Mientras seamos jóvenes: Y pasa el tiempo

Últimamente acercarse a ver una comedia al cine era directamente dejar el cerebro fuera, no pensar demasiado y dar rienda suelta a las carcajadas. Pero me alegra saber que aún hay directores y guionistas que intentan que las comedias sean algo más que cuatro sketches mal puestos y listo. Y cuando crean una historia y unos personajes creíbles se dan milagros como Mientras seamos jóvenes. La película es un canto a la vida adulta, esa vida que parece condenada al estancamiento, hacer siempre lo mismo y no innovar. Echar de menos la juventud y querer retomar aquellos años, aunque sepamos que ya no podremos. Y así es como Noah Baumbach (Frances Ha) consigue emocionar con su humor negro y su historia que seguramente más de uno viva.

Ben Stiller y Adam Driver en Mientras seamos jóvenes

Ben Stiller y Adam Driver en Mientras seamos jóvenes

Mientras seamos jóvenes es la historia de un matrimonio que no puede tener hijos. Lo han intentado, pero por causas naturales no han podido. Y viven su vida con ese estigma. Sus amigos han tenido hijos y ya solo viven para ello. Por eso, cuando conocen a Jamie y Darby, unos jóvenes con las cosas aún más por decidir, su vida cambia radicalmente. Y es que en ese preciso momento es cuando la historia toma forma. Vemos diferenciados los dos polos: el aburrido de siempre y el emocionante que acaba de llegar. Pero lo malo de ello es que al final, ese nuevo destino, te supere y compruebes por tus propios medios que por mucho que quieras aparentar ser joven, al final no puedes evitar que el tiempo pase y envejezcas. Y es que Mientras seamos jóvenes es un canto a la vida adulta.

Y no es fácil hacer una comedia así sin caer demasiado en todos los tópicos que hay en este tipo de cine. Baumbach también cae, pero lo hace tan natural que no te importa. Es consciente de ello. Y aunque todo el tiempo tiene controlada la historia, al final, el giro de guión que introduce es un poco errático y que está a punto de echar todo por tierra.

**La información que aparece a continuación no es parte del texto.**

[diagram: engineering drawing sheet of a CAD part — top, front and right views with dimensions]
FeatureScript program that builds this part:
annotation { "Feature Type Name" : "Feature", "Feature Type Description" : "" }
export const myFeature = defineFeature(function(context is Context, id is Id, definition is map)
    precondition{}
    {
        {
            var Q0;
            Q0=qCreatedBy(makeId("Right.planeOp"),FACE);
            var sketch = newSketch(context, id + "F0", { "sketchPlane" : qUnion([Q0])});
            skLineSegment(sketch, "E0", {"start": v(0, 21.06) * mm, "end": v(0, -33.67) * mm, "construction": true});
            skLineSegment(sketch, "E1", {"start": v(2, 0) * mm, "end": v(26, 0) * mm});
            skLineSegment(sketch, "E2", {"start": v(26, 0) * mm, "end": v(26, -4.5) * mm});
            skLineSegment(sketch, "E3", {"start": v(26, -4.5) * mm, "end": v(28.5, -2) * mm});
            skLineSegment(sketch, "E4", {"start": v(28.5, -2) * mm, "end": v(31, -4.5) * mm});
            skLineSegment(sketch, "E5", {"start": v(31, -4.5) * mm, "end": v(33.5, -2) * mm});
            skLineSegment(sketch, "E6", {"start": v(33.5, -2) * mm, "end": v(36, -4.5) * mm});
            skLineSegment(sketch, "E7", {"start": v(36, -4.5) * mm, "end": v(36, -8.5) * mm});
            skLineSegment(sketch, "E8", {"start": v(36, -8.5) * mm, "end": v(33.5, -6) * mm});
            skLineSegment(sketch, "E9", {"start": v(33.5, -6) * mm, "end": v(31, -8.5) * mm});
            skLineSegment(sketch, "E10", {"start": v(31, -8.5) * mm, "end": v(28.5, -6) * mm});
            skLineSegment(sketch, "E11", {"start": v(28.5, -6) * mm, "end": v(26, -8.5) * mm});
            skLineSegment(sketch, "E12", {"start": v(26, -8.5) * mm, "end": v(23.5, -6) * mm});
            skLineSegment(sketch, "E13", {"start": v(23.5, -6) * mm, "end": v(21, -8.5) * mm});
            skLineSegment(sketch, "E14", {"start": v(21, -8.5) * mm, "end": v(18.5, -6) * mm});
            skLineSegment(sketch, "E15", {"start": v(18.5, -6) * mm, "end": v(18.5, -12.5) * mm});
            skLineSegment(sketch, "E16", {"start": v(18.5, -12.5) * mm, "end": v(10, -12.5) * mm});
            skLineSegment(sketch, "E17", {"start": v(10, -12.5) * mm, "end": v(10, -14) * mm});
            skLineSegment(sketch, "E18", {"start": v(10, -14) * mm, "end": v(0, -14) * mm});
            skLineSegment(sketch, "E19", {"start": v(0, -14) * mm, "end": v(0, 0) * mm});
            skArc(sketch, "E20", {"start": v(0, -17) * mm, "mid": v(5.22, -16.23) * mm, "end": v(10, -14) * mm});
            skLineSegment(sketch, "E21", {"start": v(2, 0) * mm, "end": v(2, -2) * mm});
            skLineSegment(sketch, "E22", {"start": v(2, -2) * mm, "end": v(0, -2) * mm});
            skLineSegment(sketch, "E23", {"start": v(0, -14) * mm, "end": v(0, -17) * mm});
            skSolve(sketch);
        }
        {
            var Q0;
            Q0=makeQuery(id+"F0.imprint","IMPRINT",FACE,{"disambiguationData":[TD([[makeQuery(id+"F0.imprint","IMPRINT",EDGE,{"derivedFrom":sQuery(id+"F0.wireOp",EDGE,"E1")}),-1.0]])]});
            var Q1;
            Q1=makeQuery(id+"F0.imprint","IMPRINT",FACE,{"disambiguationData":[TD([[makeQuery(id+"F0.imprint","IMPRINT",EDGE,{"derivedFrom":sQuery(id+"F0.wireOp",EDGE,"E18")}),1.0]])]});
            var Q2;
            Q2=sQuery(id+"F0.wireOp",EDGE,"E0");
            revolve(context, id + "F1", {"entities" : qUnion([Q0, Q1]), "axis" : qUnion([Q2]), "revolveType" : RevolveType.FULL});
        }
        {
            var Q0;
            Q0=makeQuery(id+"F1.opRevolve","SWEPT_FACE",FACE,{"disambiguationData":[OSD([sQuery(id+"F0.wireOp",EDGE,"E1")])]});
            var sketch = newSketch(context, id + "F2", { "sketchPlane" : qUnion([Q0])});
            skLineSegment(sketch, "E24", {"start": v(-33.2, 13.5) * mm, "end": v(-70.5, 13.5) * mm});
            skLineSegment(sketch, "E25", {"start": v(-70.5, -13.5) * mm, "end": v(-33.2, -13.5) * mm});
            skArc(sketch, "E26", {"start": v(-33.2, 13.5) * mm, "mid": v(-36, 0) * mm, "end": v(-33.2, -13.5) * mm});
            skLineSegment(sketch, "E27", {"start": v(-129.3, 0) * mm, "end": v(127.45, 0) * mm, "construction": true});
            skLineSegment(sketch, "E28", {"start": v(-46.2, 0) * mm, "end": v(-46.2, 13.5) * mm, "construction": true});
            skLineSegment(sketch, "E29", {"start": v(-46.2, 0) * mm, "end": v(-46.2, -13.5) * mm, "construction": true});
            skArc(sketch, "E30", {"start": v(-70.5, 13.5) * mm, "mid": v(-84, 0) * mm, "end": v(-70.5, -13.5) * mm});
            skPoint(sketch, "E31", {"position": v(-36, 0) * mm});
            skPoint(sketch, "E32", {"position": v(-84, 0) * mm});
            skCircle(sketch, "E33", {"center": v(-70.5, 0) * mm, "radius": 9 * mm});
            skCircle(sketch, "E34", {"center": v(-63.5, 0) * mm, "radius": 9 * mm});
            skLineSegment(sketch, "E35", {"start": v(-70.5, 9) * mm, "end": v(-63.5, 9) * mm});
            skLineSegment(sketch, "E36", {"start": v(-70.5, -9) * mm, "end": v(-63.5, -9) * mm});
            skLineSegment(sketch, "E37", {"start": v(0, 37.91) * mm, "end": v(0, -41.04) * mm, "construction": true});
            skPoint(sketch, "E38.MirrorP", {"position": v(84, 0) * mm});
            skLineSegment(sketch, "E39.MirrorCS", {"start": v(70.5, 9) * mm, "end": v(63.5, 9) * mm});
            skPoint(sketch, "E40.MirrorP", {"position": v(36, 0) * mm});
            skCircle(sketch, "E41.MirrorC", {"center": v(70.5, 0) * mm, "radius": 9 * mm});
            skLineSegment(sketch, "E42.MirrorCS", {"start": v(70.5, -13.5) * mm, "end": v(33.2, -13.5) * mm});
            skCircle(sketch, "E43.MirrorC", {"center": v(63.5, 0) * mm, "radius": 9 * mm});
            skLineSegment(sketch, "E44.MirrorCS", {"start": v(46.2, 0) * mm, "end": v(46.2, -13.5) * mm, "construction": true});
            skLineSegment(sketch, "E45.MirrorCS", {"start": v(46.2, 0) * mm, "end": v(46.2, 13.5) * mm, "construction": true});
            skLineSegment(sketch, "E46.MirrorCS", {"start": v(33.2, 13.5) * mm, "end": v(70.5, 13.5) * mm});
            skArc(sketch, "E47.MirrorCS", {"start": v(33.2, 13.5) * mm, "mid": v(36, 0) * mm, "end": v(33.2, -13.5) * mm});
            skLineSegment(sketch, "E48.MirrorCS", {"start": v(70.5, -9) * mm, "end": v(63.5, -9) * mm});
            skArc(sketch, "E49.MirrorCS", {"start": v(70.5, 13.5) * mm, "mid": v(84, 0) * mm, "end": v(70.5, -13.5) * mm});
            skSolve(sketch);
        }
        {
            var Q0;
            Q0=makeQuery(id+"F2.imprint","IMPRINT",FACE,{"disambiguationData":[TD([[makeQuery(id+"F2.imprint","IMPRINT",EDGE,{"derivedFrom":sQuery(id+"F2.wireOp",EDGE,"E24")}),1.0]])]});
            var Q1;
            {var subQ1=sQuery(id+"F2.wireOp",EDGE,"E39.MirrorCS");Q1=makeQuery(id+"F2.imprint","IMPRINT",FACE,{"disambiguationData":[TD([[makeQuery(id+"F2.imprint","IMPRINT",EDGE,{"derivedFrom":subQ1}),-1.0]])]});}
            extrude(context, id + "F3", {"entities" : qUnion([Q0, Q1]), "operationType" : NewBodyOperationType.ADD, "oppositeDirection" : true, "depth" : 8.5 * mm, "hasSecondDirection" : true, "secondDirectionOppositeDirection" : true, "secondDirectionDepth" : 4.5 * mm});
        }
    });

Menos mal que tiene a un soberbio Ben Stiller (Noche en el museo: El secreto del faraón) y a una maravillosa Naomi Watts (La serie Divergente: Insurgente). Los dos son la pareja protagonista y se encuentran tan cómodos en sus papeles que parece que de verdad estén casados. Él sorprende lejos de sus comedias de siempre, aunque en La vida secreta de Walter Mitty ya demostró que puede con todo lo que le echen. Ella es un ciclón. Puede estar en perfecto estado que cambiar. Nunca sabes bien del todo por donde va a salir. A estos dos les secundan de manera brillante Adam Driver (Ahí os quedáis) y Amanda Seyfried (Ted 2).

Naomi Watts en Mientras seamos jóvenes

Naomi Watts en Mientras seamos jóvenes

Mientras seamos jóvenes es un canto a la edad adulta tomada en forma de comedia dramática y con tintes irónicos. Sabe sacar las sonrisas oportunas como dejar al espectador pensando en lo que está viendo. Consigue salvar los muebles después de su error a veinte minutos del final, pero aún así es una cinta más que recomendable. No dejéis el cerebro fuera, tenerlo bien despierto, pues esta es de esas películas que merecen la pena.

Lo mejor: La historia, Ben Stiller y Naomi Watts.

Lo peor: El giro final, que podría haber estropeado la cinta.

Puntuación: 7/10

Ficha artística y técnica

USA. Título original: While we’re young. Dirección y guion: Noah Baumbach. Interpretes: Ben Stiller (Josh), Naomi Watts (Cornelia), Adam Driver (Jamie), Amanda Seyfried (Darby), Maria Dizzia (Marina), Adam Horovitz (Fletcher), Dree Hemingway (Tipper), Matthew Shear (Benny). Producción: Scott Rudin, Eli Bush y Noah Baumbach. Música: James Murphy. Fotografía: Sam Levy. Montaje: Jennifer Lame. Diseño de producción: Adam Stockhausen. Vestuario: Ann Roth.